Oggi anche la giurisprudenza amministrativa è , tuttavia, unanime nel riconoscere che la tutela del legittimo affidamento del destinatario dei provvedimenti amministrativi costituisce un limite all’azione della pubblica amministrazione, la quale, nel rispetto dei principi fondamentali fissati dall’art. 97 della Costituzione, è tenuta ad improntare la sua azione non solo agli specifici principi di legalità, imparzialità e buon andamento, ma anche al principio generale di comportamento secondo buona fede, cui corrisponde l’onere di sopportare le conseguenze sfavorevoli del proprio comportamento che abbia ingenerato nel cittadino incolpevole un legittimo affidamento ( fra tutte per chiarezza Tar Lazio, Roma, 16 maggio 2012 n. 4455).
Così delineate le origini del principio si passa ora ad esaminare il contesto in cui esso maggiormente viene in rilievo ovvero l’esercizio del potere di autotutela della Pubblica Amministrazione.
2.Autotutela e legittimo affidamento
La Pubblica Amministrazione ha il potere di ritirare i provvedimenti già adottati.

## Problema A
Riporta fedelmente una parte del brano estratto: comincia dalle parole "Oggi anche la" e fermati dopo "2012 n. 4455).".
## Problema B
Elenca, per favore, tutti i principi a cui, secondo il brano estratto, la pubblica amministrazione deve improntare la propria azione.

## Dati qui sotto
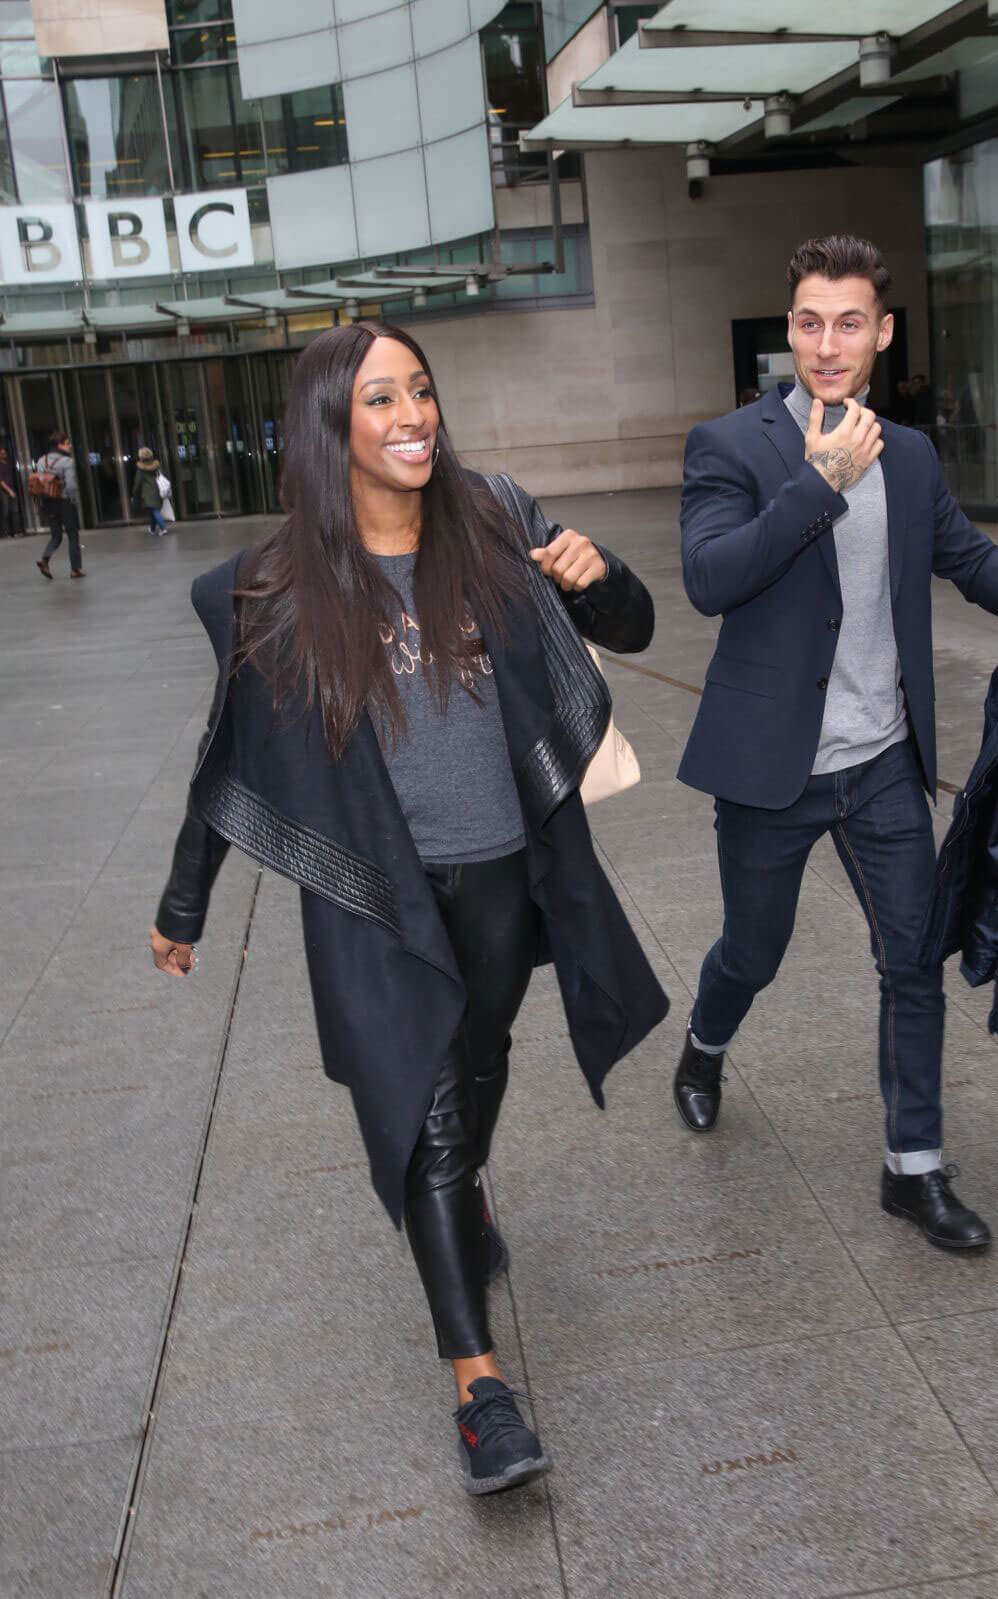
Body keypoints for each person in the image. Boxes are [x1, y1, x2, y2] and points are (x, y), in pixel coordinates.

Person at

## Soluzione svolta A
Oggi anche la giurisprudenza amministrativa è , tuttavia, unanime nel riconoscere che la tutela del legittimo affidamento del destinatario dei provvedimenti amministrativi costituisce un limite all’azione della pubblica amministrazione, la quale, nel rispetto dei principi fondamentali fissati dall’art. 97 della Costituzione, è tenuta ad improntare la sua azione non solo agli specifici principi di legalità, imparzialità e buon andamento, ma anche al principio generale di comportamento secondo buona fede, cui corrisponde l’onere di sopportare le conseguenze sfavorevoli del proprio comportamento che abbia ingenerato nel cittadino incolpevole un legittimo affidamento ( fra tutte per chiarezza Tar Lazio, Roma, 16 maggio 2012 n. 4455).

## Soluzione svolta B
- legalità
- imparzialità
- buon andamento
- comportamento secondo buona fede